Lebanon County’s economy is bustling, with an unemployment rate of 3.7 percent, well below the national average. But Henry says he’s confident businesses like his can contribute even more to the economy.

“I’ve just been waiting to get called in,” he said, comparing his situation to sitting on the sidelines during a big football game.

His company generates more than $10 million a year in revenue, Henry says, and he gets a salary and draws profits from the company. Taxes on both probably would fall significantly in any overhaul.

“Maybe I can keep a few more shekels in my back pocket, but the vast majority gets reinvested in this company,” Henry said.

Still, he is hard-pressed to say exactly what he would do with a tax windfall.

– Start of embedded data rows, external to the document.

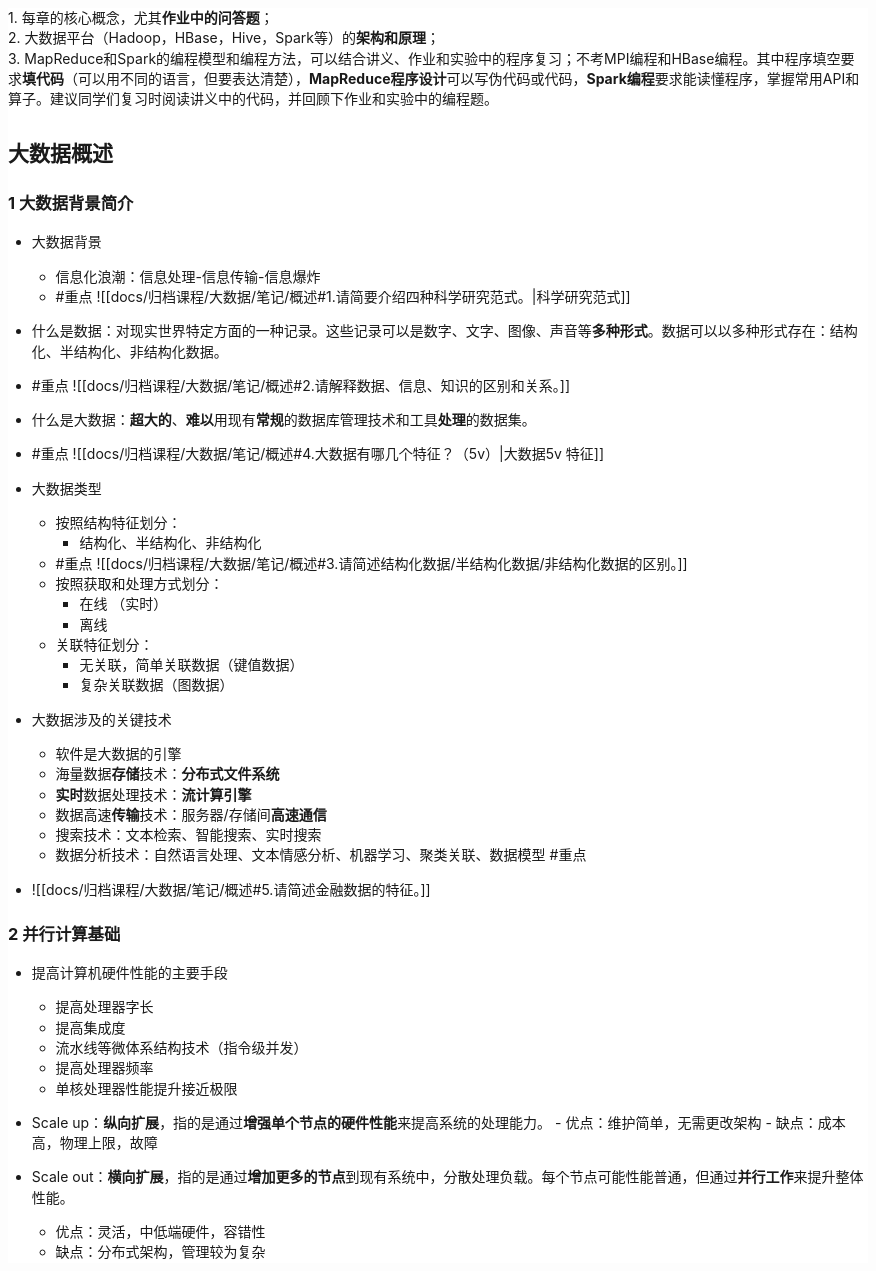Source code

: 1. 每章的核心概念，尤其**作业中的问答题**；  
2. 大数据平台（Hadoop，HBase，Hive，Spark等）的**架构和原理**；  
3. MapReduce和Spark的编程模型和编程方法，可以结合讲义、作业和实验中的程序复习；不考MPI编程和HBase编程。其中程序填空要求**填代码**（可以用不同的语言，但要表达清楚），**MapReduce程序设计**可以写伪代码或代码，**Spark编程**要求能读懂程序，掌握常用API和算子。建议同学们复习时阅读讲义中的代码，并回顾下作业和实验中的编程题。
## 大数据概述

### 1 大数据背景简介

- 大数据背景
	- 信息化浪潮：信息处理-信息传输-信息爆炸
	- #重点 ![[docs/归档课程/大数据/笔记/概述#1.请简要介绍四种科学研究范式。|科学研究范式]]

- 什么是数据：对现实世界特定方面的一种记录。这些记录可以是数字、文字、图像、声音等**多种形式**。数据可以以多种形式存在：结构化、半结构化、非结构化数据。
- #重点 ![[docs/归档课程/大数据/笔记/概述#2.请解释数据、信息、知识的区别和关系。]]
- 什么是大数据：**超大的**、**难以**用现有**常规**的数据库管理技术和工具**处理**的数据集。

- #重点 ![[docs/归档课程/大数据/笔记/概述#4.大数据有哪几个特征？（5v）|大数据5v 特征]]

- 大数据类型
	- 按照结构特征划分：
		- 结构化、半结构化、非结构化
	- #重点 ![[docs/归档课程/大数据/笔记/概述#3.请简述结构化数据/半结构化数据/非结构化数据的区别。]]
	- 按照获取和处理方式划分：
		- 在线 （实时）
		- 离线
	- 关联特征划分：
		- 无关联，简单关联数据（键值数据）
		- 复杂关联数据（图数据）

- 大数据涉及的关键技术
	- 软件是大数据的引擎
	- 海量数据**存储**技术：**分布式文件系统**
	- **实时**数据处理技术：**流计算引擎**
	- 数据高速**传输**技术：服务器/存储间**高速通信**
	- 搜索技术：文本检索、智能搜索、实时搜索
	- 数据分析技术：自然语言处理、文本情感分析、机器学习、聚类关联、数据模型
#重点
- ![[docs/归档课程/大数据/笔记/概述#5.请简述金融数据的特征。]]
### 2 并行计算基础

- 提高计算机硬件性能的主要手段
	- 提高处理器字长
	- 提高集成度
	- 流水线等微体系结构技术（指令级并发）
	- 提高处理器频率
	- 单核处理器性能提升接近极限

- Scale up：**纵向扩展**，指的是通过**增强单个节点的硬件性能**来提高系统的处理能力。
		- 优点：维护简单，无需更改架构
		- 缺点：成本高，物理上限，故障
- Scale out：**横向扩展**，指的是通过**增加更多的节点**到现有系统中，分散处理负载。每个节点可能性能普通，但通过**并行工作**来提升整体性能。
	- 优点：灵活，中低端硬件，容错性
	- 缺点：分布式架构，管理较为复杂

He could be quicker to offer new products and go after new customers. And the tax cut could benefit many of the large manufacturers who buy his packaging, so demand for Henry’s product could soar. But growth is nothing new for Henry Molded Products. He added a new production line to his factory just six weeks ago — and finished another about four years ago. Each new line means 10 new workers. Wages range from $13 an hour to about $24 an hour, he said.

Times are good, Henry said, but they can always be better.

“We’re not going to roll over and go home,” he said.